Ayla looks to the man who made her confessions, but he takes a step back. I have no idea who he is, but it’s clear that he’s someone to her when she looks a little disappointed at the distance he’s put between the two of them.

“That would be great,” Ayla says.

I can guess the female sticks close to us as we are escorted to a waiting SUV because she either doesn’t believe me that the man didn’t hurt me or she’s here for Ayla because of how badly she was hurt.

At my sister’s insistence, we’re driven to my dorm so I can get some clothes. The woman escorts me inside, her eyes looking everywhere, as if she expects more danger than I’ve already encountered. I make quick work of gathering clothes, including enough for Ayla, before heading back down to the SUV.

The hotel they drive us to is a hundred times better than the one I stayed in last night, but I find myself more apprehensive than I did walking into a motel room with a stranger.

I know Ayla will answer every question I have, but I’m wishing she’d refuse as we’re shown the room provided for us.

The woman issues a warning, telling her we’re free to go, but requesting we take an escort with us if we decide to leave.

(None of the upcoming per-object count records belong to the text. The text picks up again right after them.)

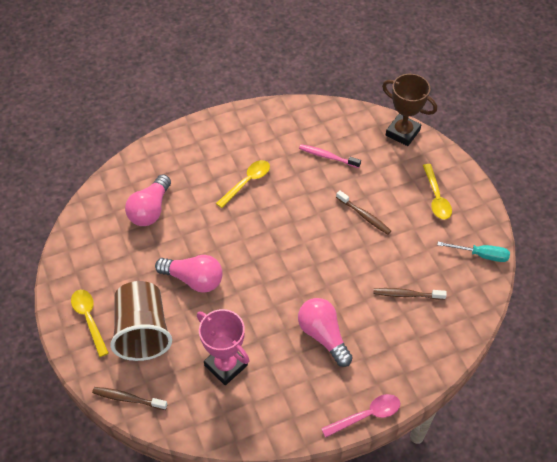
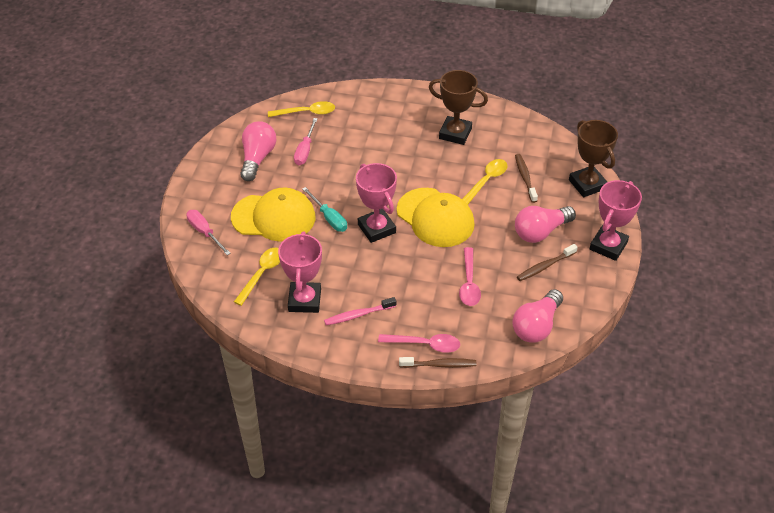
brown cup: 1 -> 0
brown trophy: 1 -> 2
pink screwdriver: 0 -> 2
pink spoon: 1 -> 2
pink trophy: 1 -> 3
yellow cap: 0 -> 2

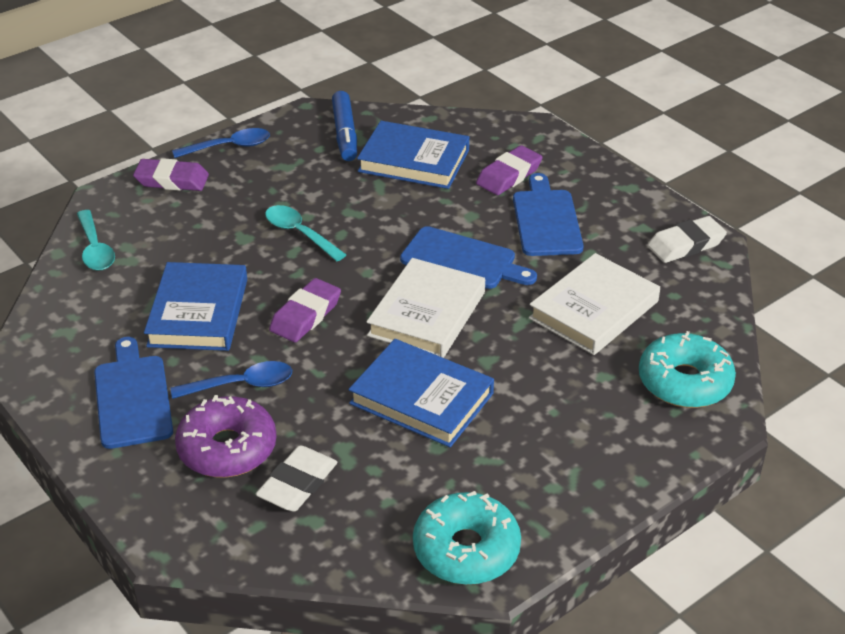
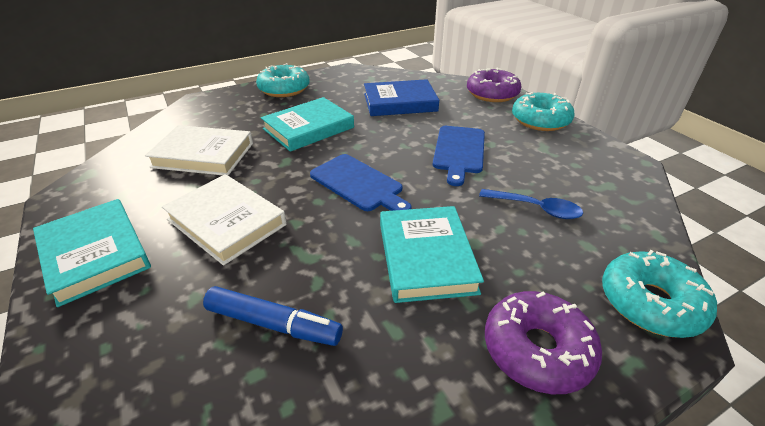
blue book: 3 -> 1
blue cutting board: 3 -> 2
blue spoon: 2 -> 1
purple donut: 1 -> 2
purple eraser: 3 -> 0
turquoise book: 0 -> 3
turquoise donut: 2 -> 3
turquoise spoon: 2 -> 0
white eraser: 2 -> 0

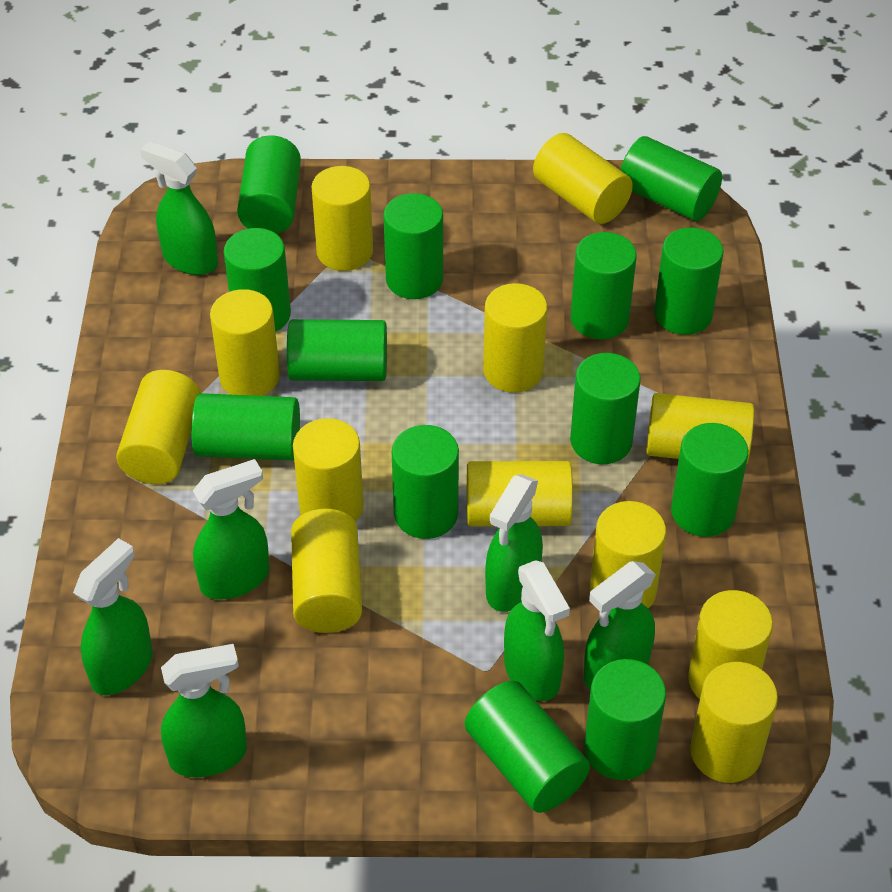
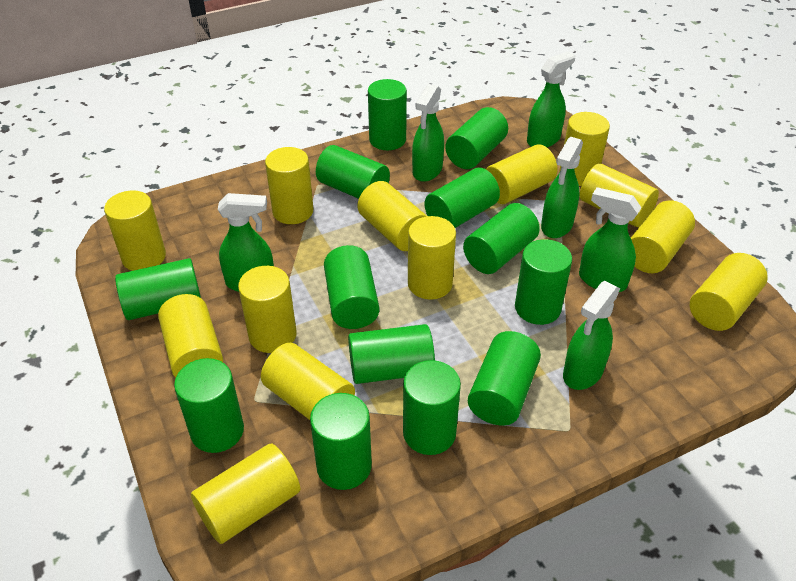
green spray bottle: 7 -> 6
yellow cylinder: 12 -> 13

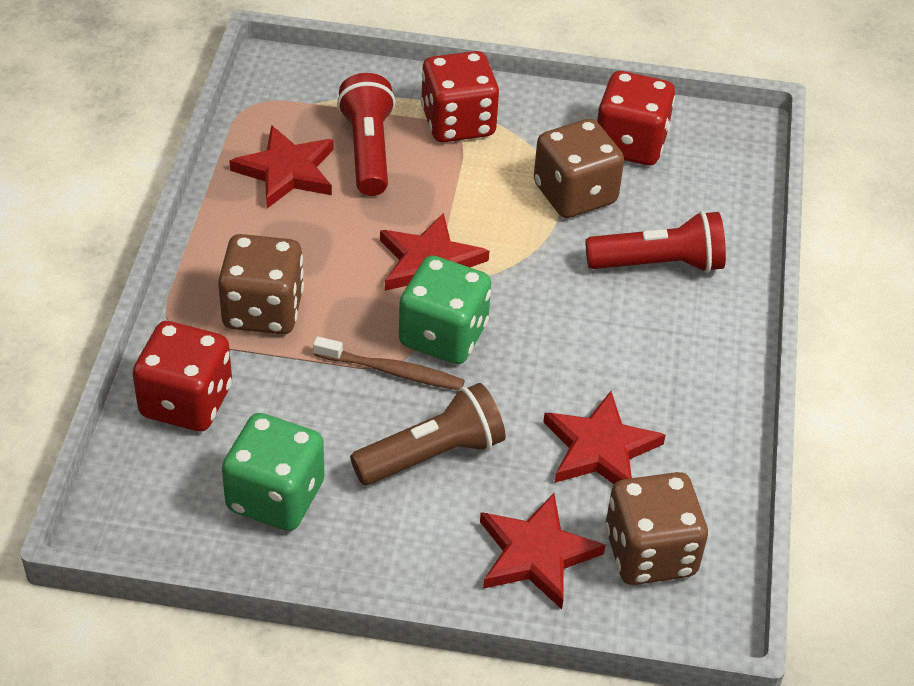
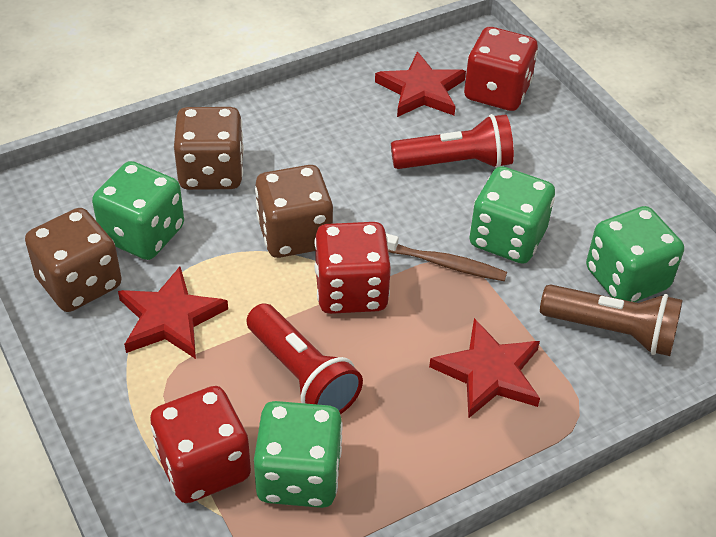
green dice: 2 -> 4
red star: 4 -> 3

I catch a glimpse of a man before the door closes, and the shadow of his feet outside our room never leaves.

Ayla seems as nervous as I feel as she drops to the sofa in the living area of the massive suite.

We spend the next several hours crying as she explains what happened and how she made all these sacrifices to protect me. She doesn’t point fingers. She doesn’t put the blame on me for what she went through, and I hate her a little for not doing it. She’s so much stronger than I could ever be, and I know I would’ve caved early on.

I don’t know if it’s because I’m the younger sister and had so much protection growing up, but I know myself enough to know I would’ve given in.

“It wouldn’t have mattered. The deal wasn’t ‘do what we say or we’ll take her and set you free.’ I was always going to be hurt,” she says as tears stream down my cheeks. “I just couldn’t let you get hurt too.”

I nod, her explanation making me feel a little better, but I don’t think there’s an answer or anything she could say to make it all go away.

“We still aren’t safe?”

The man standing outside the door is proof of that.

“That’s why Nash sent Donavan,” she explains. “He wasn’t supposed to fucking kidnap you though.”

I swallow against the lump lodged in my throat. It’s weird to hear my sister use such language, but I guess she’s no longer the same person I once knew. What she’s been through has changed her as much as it would anyone.

“I hate him,” I say, running the man’s name through my head.

He doesn’t exactly look like a Donavan. It’s a little too clean and proper for such a vicious person.